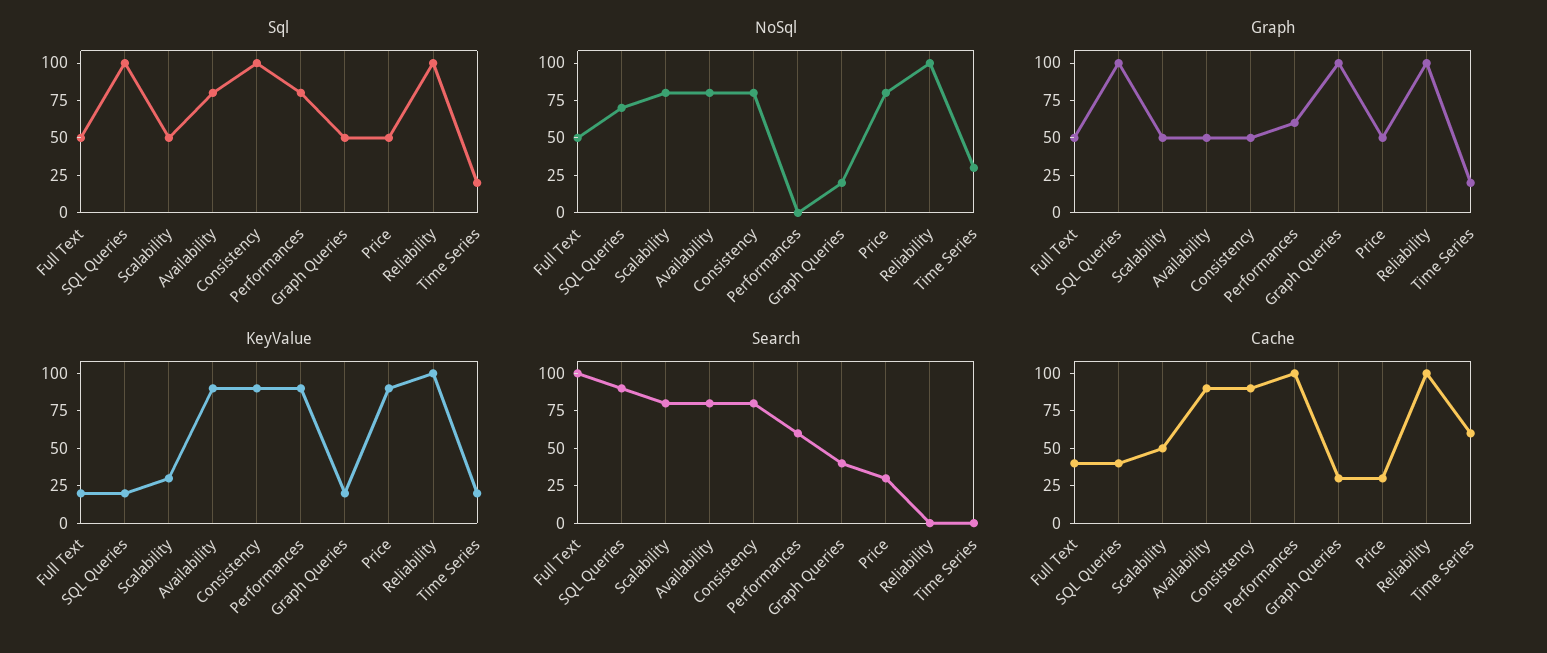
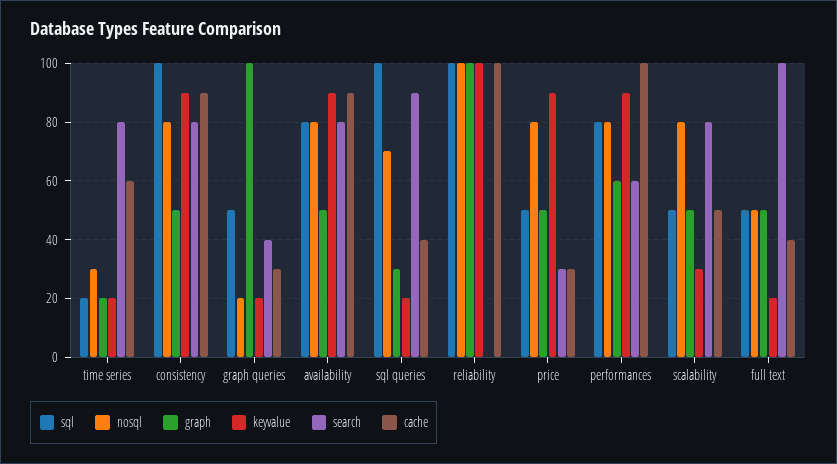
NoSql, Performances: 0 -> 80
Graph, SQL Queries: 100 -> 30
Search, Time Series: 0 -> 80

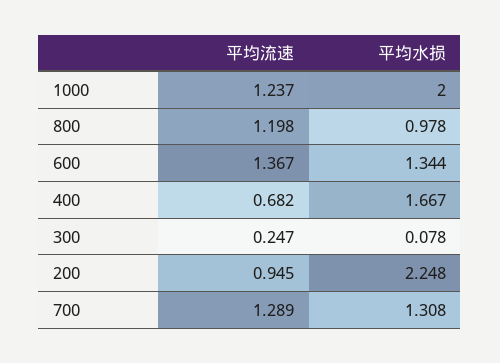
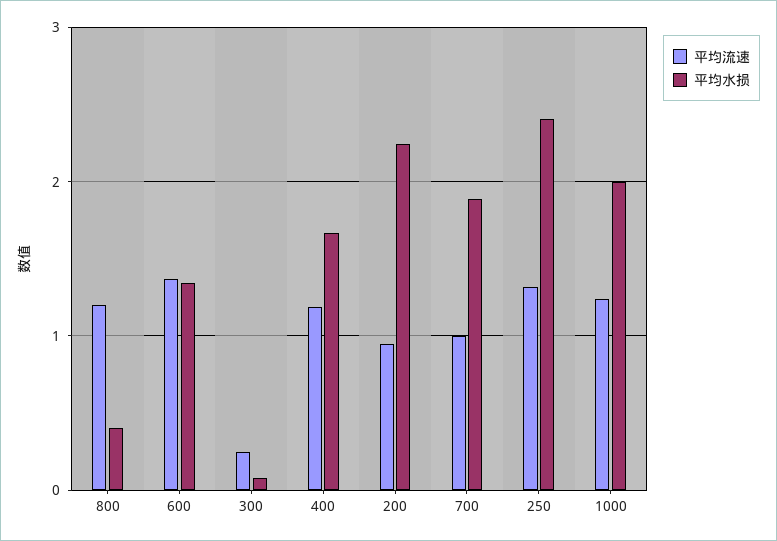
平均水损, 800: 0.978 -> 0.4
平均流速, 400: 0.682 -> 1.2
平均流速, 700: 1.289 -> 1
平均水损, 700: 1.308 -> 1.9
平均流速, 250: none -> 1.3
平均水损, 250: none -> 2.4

====================

**Your instructions**
Leaving the images out, return every record exactly.

**Response box**
NoSql, Performances: 0 -> 80
Graph, SQL Queries: 100 -> 30
Search, Time Series: 0 -> 80

平均水损, 800: 0.978 -> 0.4
平均流速, 400: 0.682 -> 1.2
平均流速, 700: 1.289 -> 1
平均水损, 700: 1.308 -> 1.9
平均流速, 250: none -> 1.3
平均水损, 250: none -> 2.4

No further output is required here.